PS. After I wrote this I read a review of a biography of William Harvey, indisputably a great doctor. What fascinated me was that Harvey performed an autopsy on his own father and in public lectures would refer to the huge size of his father’s colon. Truly there are many ways to be a great doctor.

Broyard

6 thoughts on “It’s hard, perhaps impossibly hard, to be a good doctor

  1. As I am recovering (I hope) from my second myocardial infarct I think back to a conversation I had with Dave Sackett (a good doctor if there ever was one) after my first MI. He asked me if I would prefer to have a doctor who knew all the latest evidence on the relative effectiveness of available treatments, or one who held my hand. When I replied that I would rather have the one who held my hand, he thought for a moment, then replied “You’re right”. It was the right answer for me then, and it still is.

    Liked by 1 person

    • What an interesting interaction.
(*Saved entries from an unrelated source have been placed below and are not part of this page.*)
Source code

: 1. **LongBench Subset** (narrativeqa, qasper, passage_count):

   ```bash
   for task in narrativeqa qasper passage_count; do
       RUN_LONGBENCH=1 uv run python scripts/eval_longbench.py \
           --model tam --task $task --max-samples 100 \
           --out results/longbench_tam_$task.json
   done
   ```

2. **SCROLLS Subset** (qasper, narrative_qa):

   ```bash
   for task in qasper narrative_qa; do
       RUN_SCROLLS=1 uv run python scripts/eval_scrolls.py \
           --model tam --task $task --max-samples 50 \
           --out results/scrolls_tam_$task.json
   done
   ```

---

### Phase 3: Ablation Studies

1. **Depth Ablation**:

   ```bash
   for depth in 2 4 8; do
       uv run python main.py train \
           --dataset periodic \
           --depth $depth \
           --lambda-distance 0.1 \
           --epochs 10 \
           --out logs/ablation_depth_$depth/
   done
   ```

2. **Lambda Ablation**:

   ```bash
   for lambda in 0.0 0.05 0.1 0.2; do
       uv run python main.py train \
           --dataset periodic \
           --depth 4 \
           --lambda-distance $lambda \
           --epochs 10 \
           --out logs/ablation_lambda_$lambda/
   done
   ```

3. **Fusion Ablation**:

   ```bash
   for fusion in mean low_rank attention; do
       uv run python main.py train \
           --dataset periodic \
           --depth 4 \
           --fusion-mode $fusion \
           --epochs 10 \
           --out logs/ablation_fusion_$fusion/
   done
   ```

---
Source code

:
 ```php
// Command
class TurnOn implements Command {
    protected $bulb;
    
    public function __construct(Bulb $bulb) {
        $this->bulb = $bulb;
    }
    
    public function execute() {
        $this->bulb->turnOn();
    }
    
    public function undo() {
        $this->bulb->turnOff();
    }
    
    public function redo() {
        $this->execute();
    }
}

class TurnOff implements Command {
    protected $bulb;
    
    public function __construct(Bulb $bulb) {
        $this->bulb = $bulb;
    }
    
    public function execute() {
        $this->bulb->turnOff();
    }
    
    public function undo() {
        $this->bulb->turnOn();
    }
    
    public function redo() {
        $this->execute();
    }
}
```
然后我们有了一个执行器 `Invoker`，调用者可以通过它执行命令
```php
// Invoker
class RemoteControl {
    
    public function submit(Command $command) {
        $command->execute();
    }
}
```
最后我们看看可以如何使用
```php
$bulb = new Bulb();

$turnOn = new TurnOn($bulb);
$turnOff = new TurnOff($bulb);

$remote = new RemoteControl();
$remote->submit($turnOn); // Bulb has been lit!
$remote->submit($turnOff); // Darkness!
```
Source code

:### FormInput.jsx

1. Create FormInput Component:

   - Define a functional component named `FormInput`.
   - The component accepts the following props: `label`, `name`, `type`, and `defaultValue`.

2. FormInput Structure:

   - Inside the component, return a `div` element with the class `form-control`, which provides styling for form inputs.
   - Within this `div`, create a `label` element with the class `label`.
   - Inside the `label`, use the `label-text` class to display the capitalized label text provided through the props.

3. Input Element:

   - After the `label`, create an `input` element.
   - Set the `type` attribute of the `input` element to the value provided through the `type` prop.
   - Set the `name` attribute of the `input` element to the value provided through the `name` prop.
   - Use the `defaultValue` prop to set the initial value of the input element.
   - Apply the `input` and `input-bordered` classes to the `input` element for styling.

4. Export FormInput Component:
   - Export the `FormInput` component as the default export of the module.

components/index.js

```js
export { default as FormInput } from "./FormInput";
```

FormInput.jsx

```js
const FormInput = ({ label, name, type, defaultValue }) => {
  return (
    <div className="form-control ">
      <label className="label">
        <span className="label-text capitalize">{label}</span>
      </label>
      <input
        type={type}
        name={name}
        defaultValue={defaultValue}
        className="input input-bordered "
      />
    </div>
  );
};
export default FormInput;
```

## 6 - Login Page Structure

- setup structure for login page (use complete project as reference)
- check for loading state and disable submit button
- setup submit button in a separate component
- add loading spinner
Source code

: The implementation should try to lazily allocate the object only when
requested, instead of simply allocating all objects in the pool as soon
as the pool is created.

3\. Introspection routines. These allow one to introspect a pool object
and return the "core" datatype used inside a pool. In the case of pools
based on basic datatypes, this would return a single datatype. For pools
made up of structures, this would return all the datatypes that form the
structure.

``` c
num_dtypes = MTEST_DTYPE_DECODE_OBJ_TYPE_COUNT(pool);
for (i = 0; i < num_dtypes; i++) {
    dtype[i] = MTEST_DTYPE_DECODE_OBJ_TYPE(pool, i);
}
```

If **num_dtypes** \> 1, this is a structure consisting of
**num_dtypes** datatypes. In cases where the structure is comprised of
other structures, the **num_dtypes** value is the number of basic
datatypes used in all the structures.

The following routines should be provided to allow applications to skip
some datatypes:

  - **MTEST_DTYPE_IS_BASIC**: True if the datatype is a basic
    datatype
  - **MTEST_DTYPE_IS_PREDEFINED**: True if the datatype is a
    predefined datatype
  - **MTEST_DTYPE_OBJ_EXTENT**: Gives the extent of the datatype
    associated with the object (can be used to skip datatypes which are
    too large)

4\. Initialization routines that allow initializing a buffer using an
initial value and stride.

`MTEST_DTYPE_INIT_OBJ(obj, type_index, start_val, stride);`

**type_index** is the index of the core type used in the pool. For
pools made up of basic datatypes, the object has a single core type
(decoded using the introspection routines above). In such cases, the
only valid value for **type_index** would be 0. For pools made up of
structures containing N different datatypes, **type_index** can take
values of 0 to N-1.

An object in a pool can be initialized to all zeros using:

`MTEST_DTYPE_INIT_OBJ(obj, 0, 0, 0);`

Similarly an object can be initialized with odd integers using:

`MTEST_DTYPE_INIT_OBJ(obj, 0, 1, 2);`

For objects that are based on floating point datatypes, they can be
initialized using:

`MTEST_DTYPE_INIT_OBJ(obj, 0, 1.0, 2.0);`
I’m supposed to be writing a long obituary of Dave for the Royal College of Physicians. If and when I get round to it, I’ll ask you permission to include the story.

      Like

  2. It’s impossible. Maybe we want empathy, as described here, near end if life. But in prime of life, e.g. my field maternity, we also want obsessive attention to detail. Checklists etc. No-one. Absolutely no-one can do both every day.

    Liked by 1 person

  3. Surely you were joking, or using satire. My field also was maternity care, and it there is any place more in need of empathy than birth I cannot envisage it. You take your checklists. Mothers and babies need a lot more.

    Liked by 1 person

  4. I don’t see why attention to detail and empathy have to be mutually exclusive. Maybe if we’re talking purely of those on the autistic spectrum – but most act outside of that. Can you not have an empathetic carpenter, cleaner or painter?

    The doctor’s error is often that they believe that physiological improvement / longevity trumps all other factors including happiness, serenity and satisfaction. This is partly because we have used exam ratings to select those who are most focussed and academic, but also because of a culture that sees death as a failure rather than the most natural part of life.